On May 14, 1988, the world lost arguably the greatest voice of the 20th century as Frank Sinatra died in Los Angeles following years of declining health.
“Ol’ Blue Eyes,” or Francis Albert Sinatra to his mom and pop, was born on December 12, 1915. The little Hoboken, New Jersey babe would grow up to change popular music forever and would dip his fingers into every facet of American culture before his passing some 82 years on.
Sinatra was many things to many people. Often controversial but never without brilliance, the singer, actor, and playboy couldn’t breathe without the press catching wind of it. His entire life was and is forever documented; the public ever-hungry for the latest Sinatra performance or scandal.
Up until about 1948, there was no more famous man in the world. To Sinatra, his decline after decades of music and film gold was inevitable. Britannica cites the blue-eyed crooner as foretelling his own downfall through an inability (see: refusal) to change his musical style or evolve creatively. Frank Sinatra was Frank Sinatra – and that was that.
In reality, however, the public had become aware of “Ol’ Blue Eyes” close ties with organized crime, a lifestyle choice that would follow him of his own will throughout the rest of his long life. If Sinatra cared what others thought of him, he didn’t show it. Instead, he chose an antagonistic relationship with the press at every turn.
Nothing, however, could stand in the way of the undeniable creative force the man was. Through more than 1,400 recordings and over 50 years of performing, Sinatra cemented his body of work as “the most important in American popular vocal music” for critics.
1998: The Death of Frank Sinatra
An infamous critic of Sinatra’s time, Gene Lees, would say that Frank “learned how to make a sophisticated craft sound as natural as an intimate conversation or personal confession.”
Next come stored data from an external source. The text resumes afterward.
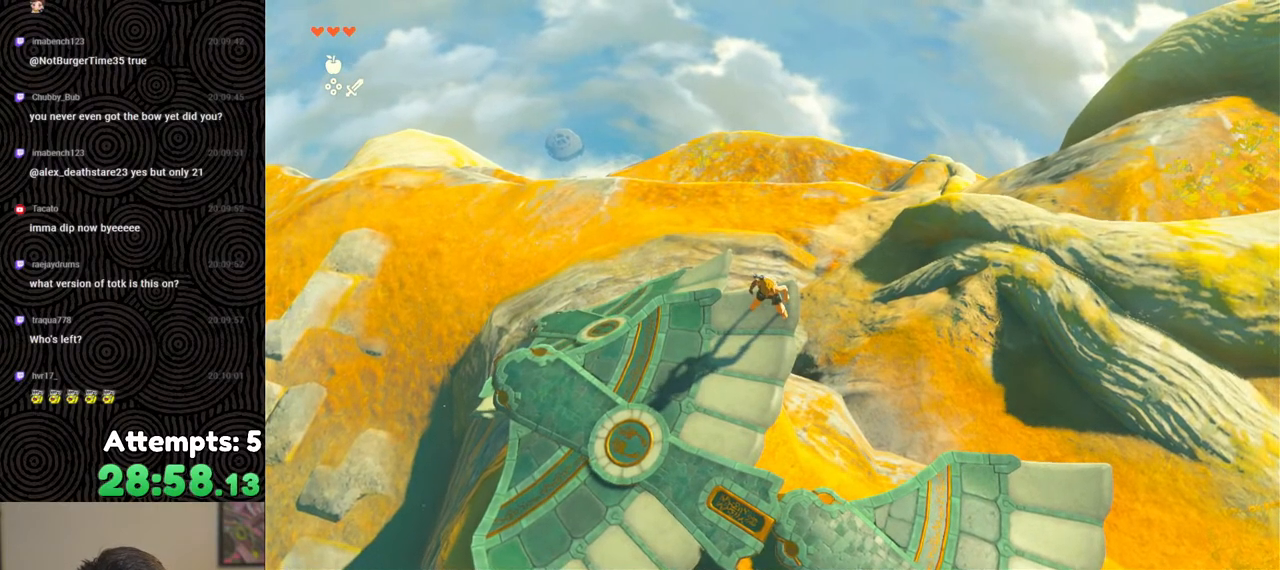
{"buttons": ["L2"], "left_stick": "center", "right_stick": "center", "events": [[167, "left_stick", "right"], [267, "left_stick", "center"]]}
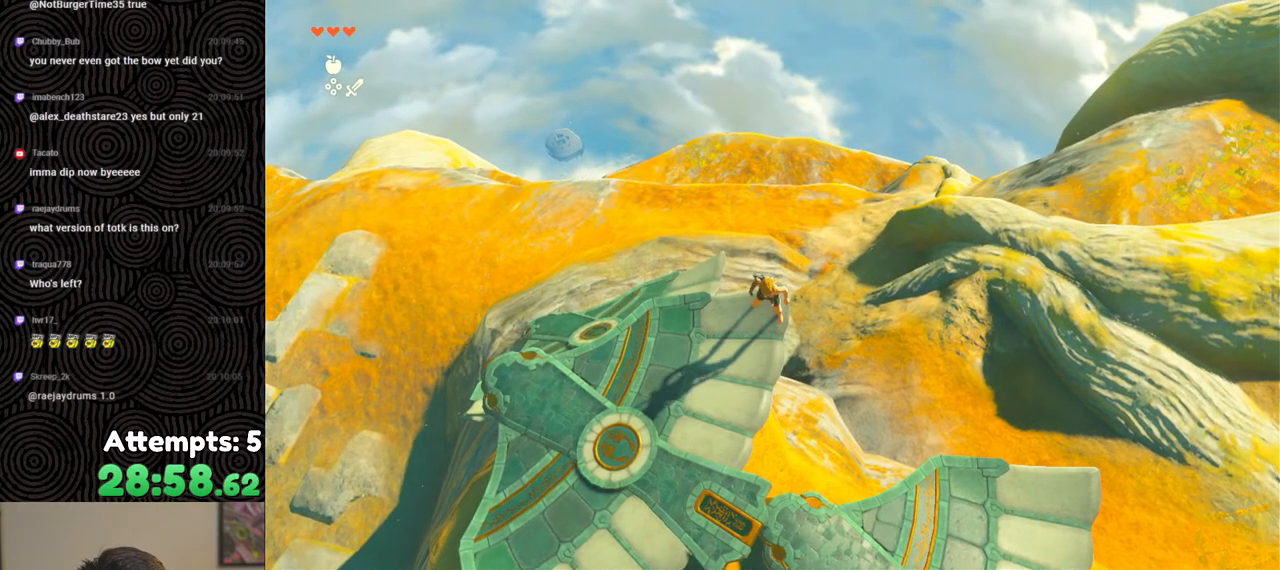
{"buttons": ["L2"], "left_stick": "center", "right_stick": "center", "events": []}
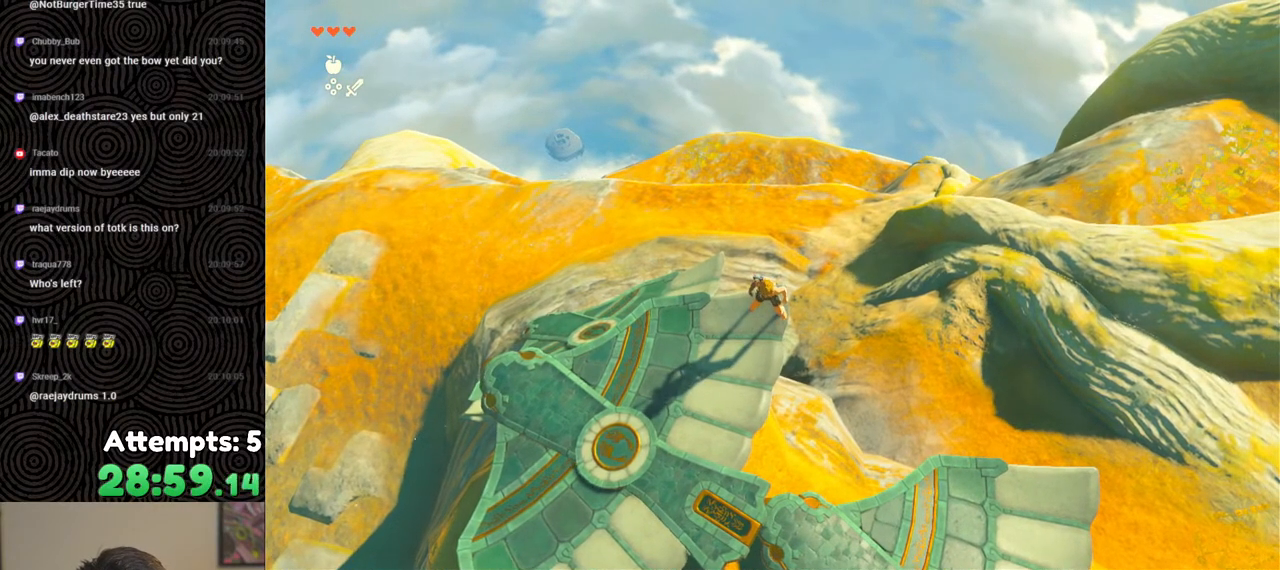
{"buttons": ["L2"], "left_stick": "center", "right_stick": "center", "events": []}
Yet all things, no matter how good or bad, must come to an end. After years of decline and resurgence through further ties to organized crime, the infamous “Rat Pack”, and countless lauded public performances, Frank Sinatra would ultimately face an enemy he could not best: his own health.
After several years of heart trouble and cancer scares, Sinatra would breathe his last on May 14, 1998. At age 82, the legend succumbed to a final heart attack with his fourth and final wife, Barbara, by his side.
According to Barbara Sinatra, her husband’s final words were “I’m losing,” after urging him continually to “fight.”
Through it all, America never lost sight of the immeasurable contributions Frank Sinatra made to popular culture. On the night after his death, NYC set the lights of the Empire State Building to a shimmering blue. The entire Las Vegas strip dimmed their lights, and casinos went silent for a full minute of silence.
Candies, Camels, Jack, and a Roll of Dimes…
Ol’ Blue Eyes himself was buried in a blue business suit. He was then laid to rest with mementos from his closest family. Among them, Britannica cites, were his favorite candies: Life Savers and Tootsie Rolls. A bottle of Jack Daniel’s also lies with Sinatra, alongside a pack of his cigarette of choice, Camel.
With the final additions of a Zippo lighter, a dog biscuit, and the roll of dimes he always carried with him, Frank Sinatra went next to his parents in the Desert Memorial Park of Cathedral City, California.
On his grave, the lyrics of one of his most acclaimed hits, “The Best Is Yet to Come” are engraved above “Beloved Husband & Father.”